As the train sped on its way Dalrymple sat for a while with corrugated brow, then he suddenly muttered as he lit a last cigar before turning in for the night:
“That explanation might account for the initials, but how about the perfume? The coincidence is too striking. I don’t understand it, and I believe that small-pox scare next door is all a trumped-up affair. I wonder who the people are who curtain themselves so closely in there, and what they mean by fooling the guard so.”
He awoke once during the night to find himself with a photograph of his lady-love in one hand and the handkerchief in the other. This arrangement stung him to the heart, and he made as though he wanted to throw the handkerchief out of the window.
“But no!” he said to himself in time, “I might need it as a reminder that I must brace myself and drive all thoughts of Miss Beattison out of my mind.”
That this reasoning was faulty was more than proved by the rapid softening of the severe glance which he directed towards the fluffy piece of cambric, which, as if half afraid of some necromantic influence, he held gingerly between his finger and thumb.
“Guard,” he said, “I don’t believe that cock-and-bull story about small-pox in the next compartment, or that high old tale you told me about the lady crushing her hand--now who _are_ these people next door and what little game are they dragging you into?”

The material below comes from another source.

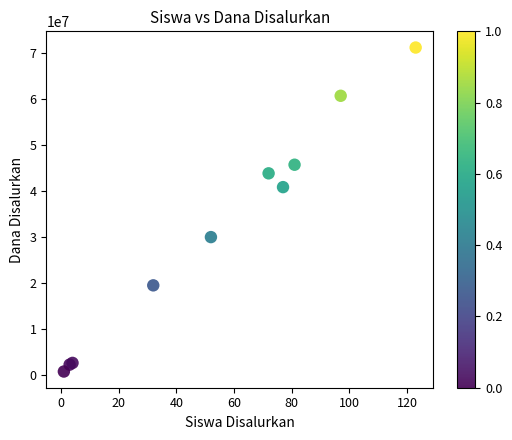

What Y value in the scatter plot is closest to 36000000?

40875000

“I don’t know anything more about them than I have told you,” returned the conductor somewhat curtly, “and I’ve got too many daft people bothering me all the time without hunting up fresh ones.”
Saying this he raised his silver whistle to his lips and blew a loud blast, at the same time waving his right arm up and down toward the engineer like a crazy semaphore; all of which was the signal to go ahead.
Dalrymple retired to his seat with a rather chagrined smile.
“Slightly personal, that remark,” he said as he recomposed himself for sleep, “but I suppose he _is_ worried quite a good deal by queer people. This line seems to be haunted to-night.”